### List of tasks:
**a)** In the passage on natural knockouts, what share of genes in natural Arabidopsis thaliana populations was found too defective to work normally?
**b)** Using the passage on natural knockouts, explain in one to three sentences why sexual reproduction gives individuals genetic robustness.
**c)** Continue the passage on natural knockouts from its final sentence.

### Source text:
◇ ◇ ◇ ◇
6. Selection’s Inaptness

The Natural Knockout is a phenomenon not only found in primates. In natural populations of Arabidopsis thaliana, it was observed that almost every tenth gene was so defective that it could not fulfill its normal function anymore [15]. The natural knockout seems the norm, and may be explained by the fact that the biological information of the genomes of sexually reproducing individuals is always present 2-fold. After fertilization, all genes present in the nucleus are backed up by at least one additional copy, providing 2-fold redundancy of the entire genome. Sexual reproduction thus provides individuals genetic robustness, since corruptive mutations in essential genes would not immediately harm the organism’s fitness. Still, 2-fold redundant genomes will accumulate corrupted genes in a heterozygous state. When two individuals with the same corrupted genes mate, part of the offspring will be homozygous for the corrupted genes: HLOF. Considering the current data, HLOF is an often-observed phenomenon—and HLOF has recurrently failed to yield diseased phenotypes. Adaptations associated with HLOF are then solely due to loss of genetic information.
◇ ◇ ◇ ◇
(Data entries)
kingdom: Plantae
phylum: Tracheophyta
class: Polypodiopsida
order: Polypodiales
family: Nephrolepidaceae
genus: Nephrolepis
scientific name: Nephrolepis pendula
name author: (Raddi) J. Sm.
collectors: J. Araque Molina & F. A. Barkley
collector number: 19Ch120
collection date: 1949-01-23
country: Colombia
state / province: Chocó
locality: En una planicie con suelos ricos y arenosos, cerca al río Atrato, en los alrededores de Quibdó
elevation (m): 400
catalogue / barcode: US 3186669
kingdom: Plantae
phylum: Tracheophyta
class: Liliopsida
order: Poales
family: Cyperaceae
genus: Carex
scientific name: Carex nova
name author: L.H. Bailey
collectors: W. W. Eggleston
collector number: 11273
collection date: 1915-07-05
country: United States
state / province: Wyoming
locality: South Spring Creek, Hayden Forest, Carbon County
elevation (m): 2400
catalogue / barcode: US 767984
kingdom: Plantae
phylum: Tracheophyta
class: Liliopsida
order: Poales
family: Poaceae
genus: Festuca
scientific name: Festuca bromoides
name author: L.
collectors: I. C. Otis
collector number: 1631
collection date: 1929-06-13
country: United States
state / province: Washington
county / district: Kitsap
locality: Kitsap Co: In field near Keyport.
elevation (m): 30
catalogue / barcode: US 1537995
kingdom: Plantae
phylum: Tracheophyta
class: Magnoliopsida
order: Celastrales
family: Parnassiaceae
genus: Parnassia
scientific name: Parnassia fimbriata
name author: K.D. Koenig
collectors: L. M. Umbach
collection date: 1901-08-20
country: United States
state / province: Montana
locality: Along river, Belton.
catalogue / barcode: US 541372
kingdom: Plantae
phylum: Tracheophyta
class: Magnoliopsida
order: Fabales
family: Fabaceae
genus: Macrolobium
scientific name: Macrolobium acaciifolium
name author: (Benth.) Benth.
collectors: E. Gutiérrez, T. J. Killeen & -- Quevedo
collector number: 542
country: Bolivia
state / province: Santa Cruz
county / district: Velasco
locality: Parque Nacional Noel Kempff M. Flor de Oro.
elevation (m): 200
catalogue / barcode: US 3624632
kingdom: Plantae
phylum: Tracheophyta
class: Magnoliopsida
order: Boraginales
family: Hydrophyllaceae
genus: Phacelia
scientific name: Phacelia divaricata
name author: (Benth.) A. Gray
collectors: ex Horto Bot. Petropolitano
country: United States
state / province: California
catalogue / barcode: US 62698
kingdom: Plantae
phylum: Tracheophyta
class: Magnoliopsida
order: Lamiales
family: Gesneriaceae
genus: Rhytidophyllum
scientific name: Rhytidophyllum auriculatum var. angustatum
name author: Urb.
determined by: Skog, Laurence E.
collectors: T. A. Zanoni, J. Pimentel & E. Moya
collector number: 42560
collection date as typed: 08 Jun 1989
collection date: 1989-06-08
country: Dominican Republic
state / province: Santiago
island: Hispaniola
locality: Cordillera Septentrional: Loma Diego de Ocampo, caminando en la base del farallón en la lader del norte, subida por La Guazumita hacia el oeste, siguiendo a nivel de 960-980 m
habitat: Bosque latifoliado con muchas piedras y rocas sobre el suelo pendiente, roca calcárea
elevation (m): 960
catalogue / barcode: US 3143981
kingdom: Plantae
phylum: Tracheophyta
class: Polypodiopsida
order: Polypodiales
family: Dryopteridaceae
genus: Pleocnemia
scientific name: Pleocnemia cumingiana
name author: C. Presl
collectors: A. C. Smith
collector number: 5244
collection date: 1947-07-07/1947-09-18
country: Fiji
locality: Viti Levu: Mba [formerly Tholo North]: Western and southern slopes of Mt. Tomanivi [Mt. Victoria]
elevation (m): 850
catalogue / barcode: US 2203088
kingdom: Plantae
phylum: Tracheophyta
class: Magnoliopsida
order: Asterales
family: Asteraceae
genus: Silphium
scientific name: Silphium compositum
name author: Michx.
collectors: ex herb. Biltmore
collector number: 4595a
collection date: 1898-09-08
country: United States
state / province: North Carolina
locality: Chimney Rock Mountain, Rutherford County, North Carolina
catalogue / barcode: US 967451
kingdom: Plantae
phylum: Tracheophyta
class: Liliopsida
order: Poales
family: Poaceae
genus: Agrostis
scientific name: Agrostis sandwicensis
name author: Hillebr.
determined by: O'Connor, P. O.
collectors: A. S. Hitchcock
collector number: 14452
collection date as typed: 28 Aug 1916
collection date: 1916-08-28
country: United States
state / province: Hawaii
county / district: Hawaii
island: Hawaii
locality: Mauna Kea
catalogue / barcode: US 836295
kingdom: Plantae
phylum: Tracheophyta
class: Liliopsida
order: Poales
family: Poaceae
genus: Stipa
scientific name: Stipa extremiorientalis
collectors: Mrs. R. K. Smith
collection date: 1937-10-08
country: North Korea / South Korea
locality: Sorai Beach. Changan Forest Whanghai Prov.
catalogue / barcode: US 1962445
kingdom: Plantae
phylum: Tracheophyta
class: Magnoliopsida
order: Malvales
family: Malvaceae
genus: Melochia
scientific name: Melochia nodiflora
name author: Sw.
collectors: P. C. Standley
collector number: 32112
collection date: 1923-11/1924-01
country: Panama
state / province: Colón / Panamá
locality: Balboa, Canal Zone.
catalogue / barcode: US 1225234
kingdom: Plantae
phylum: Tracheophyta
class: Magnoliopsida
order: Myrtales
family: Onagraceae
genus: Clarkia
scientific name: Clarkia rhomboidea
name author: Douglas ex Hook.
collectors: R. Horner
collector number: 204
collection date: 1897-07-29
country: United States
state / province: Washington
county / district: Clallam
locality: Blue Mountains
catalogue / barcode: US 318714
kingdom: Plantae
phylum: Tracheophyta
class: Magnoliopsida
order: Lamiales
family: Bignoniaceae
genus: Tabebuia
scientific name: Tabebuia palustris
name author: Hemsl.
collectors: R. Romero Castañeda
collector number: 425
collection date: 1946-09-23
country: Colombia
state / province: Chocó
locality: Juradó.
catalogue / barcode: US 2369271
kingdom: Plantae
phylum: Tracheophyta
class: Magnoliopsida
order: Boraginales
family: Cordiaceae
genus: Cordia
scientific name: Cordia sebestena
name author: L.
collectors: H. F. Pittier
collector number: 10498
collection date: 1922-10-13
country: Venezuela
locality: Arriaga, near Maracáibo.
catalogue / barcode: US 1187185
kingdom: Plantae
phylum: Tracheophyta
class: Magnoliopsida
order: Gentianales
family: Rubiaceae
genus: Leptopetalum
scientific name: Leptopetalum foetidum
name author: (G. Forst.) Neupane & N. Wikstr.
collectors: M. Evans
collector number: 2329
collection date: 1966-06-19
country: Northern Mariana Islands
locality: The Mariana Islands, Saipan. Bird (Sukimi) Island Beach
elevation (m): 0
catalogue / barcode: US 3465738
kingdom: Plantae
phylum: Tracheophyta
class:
◇ ◇ ◇ ◇
### Responses:
**a)** Almost every tenth gene.

**b)** In sexually reproducing individuals, the genome's information is always present twofold, so every gene is backed up by at least one additional copy. Because of this redundancy, corruptive mutations in essential genes do not immediately harm the organism's fitness.

**c)**
A model of genetic redundancy due to gene duplications demonstrated that the redundancy can only be maintained by selection when populations are large (such as bacteria), or when mutation rates are high. On average, mutation will always lead to decreased redundancy [16]. Further studies showed that weak or no-effect genes (i.e., non-essential and redundant genes) are no more likely to have paralogous genes than genes that do result in a defined phenotype when they are knocked out [17,18]. Hence, gene duplication is not the cause of redundancy, which is, rather, due to unrelated genes with the same or very similar function. Although the 2-fold redundancy (diploidy) of sexually reproducing organisms is an unexplained fact of nature (the origin of sex is unknown), it may exist to stabilize the phenotype to produce more robust organism—and to prevent evolutionary changes. Nevertheless, natural selection cannot stop the decline of redundant genetic information. Without additional genome-stabilizing mechanisms, save natural selection, the genomes of diploid organisms are bound to disintegrate.